Non aveva mai visto un posto del genere.
Ad un tratto, nel silenzio, notò una crepa in una colonna. Da questa crepa proveniva una fiamma rossa. Forse quella fu solo una sua impressione, ma le sembrò che quella luce scarlatta emettesse un rumore liquido, debole e incontrollato.
Provò ad osservarla, ad avvicinarsi, a sfiorare quella crepa profonda con un polpastrello, spinta dalla sua immancabile curiosità.
La curiosità era il motore principale di Jane: senza di essa, la sua vita sarebbe esistita soltanto a metà.
La luce rossa, sentitasi chiamata, lasciò il suo angusto abitacolo e, in un guizzo vitale, raggiunse la punta delle dita dell’astrofisica, cominciò a spandersi lungo la sua pelle, a scorrere nelle sue vene. Lei, stanca, crollò. I suoi occhi e le sue labbra si spalancarono, abbandonati ad una forza alla quale non poteva resistere.
L’Aether scorreva tanto velocemente nel suo esile corpo che, in un primo momento, provò dolore. Sentiva il suo sangue pesante, duro, concentrato. Poteva contare ogni cellula che aveva cominciato ad abbeverarsi di quel liquido energico, metallico, venefico.
I suoi occhi non vedevano più. Non potevano più osservare il dirupo verso il quale si sarebbe diretta se non si fosse accorta della potenza dell’Aether.
Adesso, i suoi occhi vedevano il bene, il male, la gioia e il dolore che fluivano insieme nello stesso corpo, s’incontravano, sceglievano di separarsi, cozzavano nel suo sangue.
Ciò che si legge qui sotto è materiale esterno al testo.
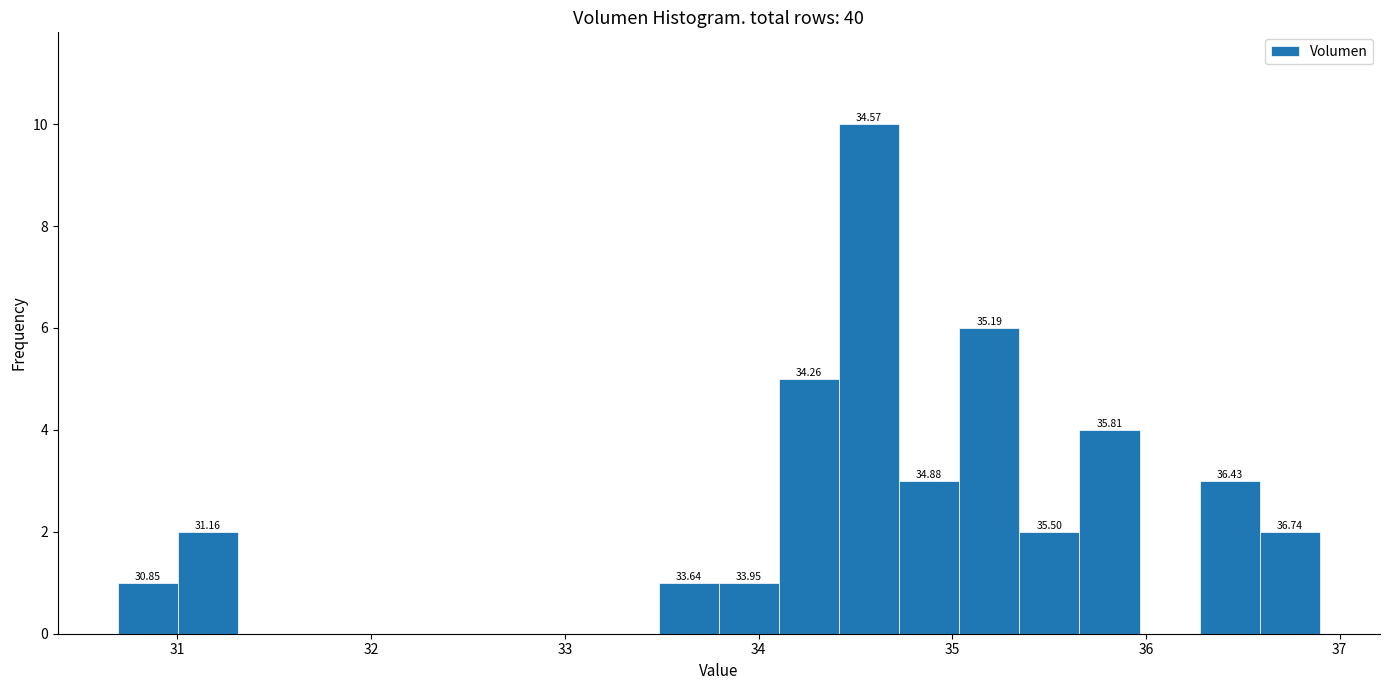

Read against the x-axis, roughly where is the centre of the tallest bar?

34.6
I suoi piedi ormai galleggiavano quando vide le stelle, quando ebbe una visione che andava aldilà della conoscenza comune, dell’immaginabile, del limite umano.
I pianeti si allineavano, diventavano una cosa sola. Un buio, infinito corridoio li separava, li confondeva, cambiava le sorti dell’universo e il moto delle stelle…
Quando si riebbe, Jane non trovò altro che un soffitto sterile davanti ai propri occhi.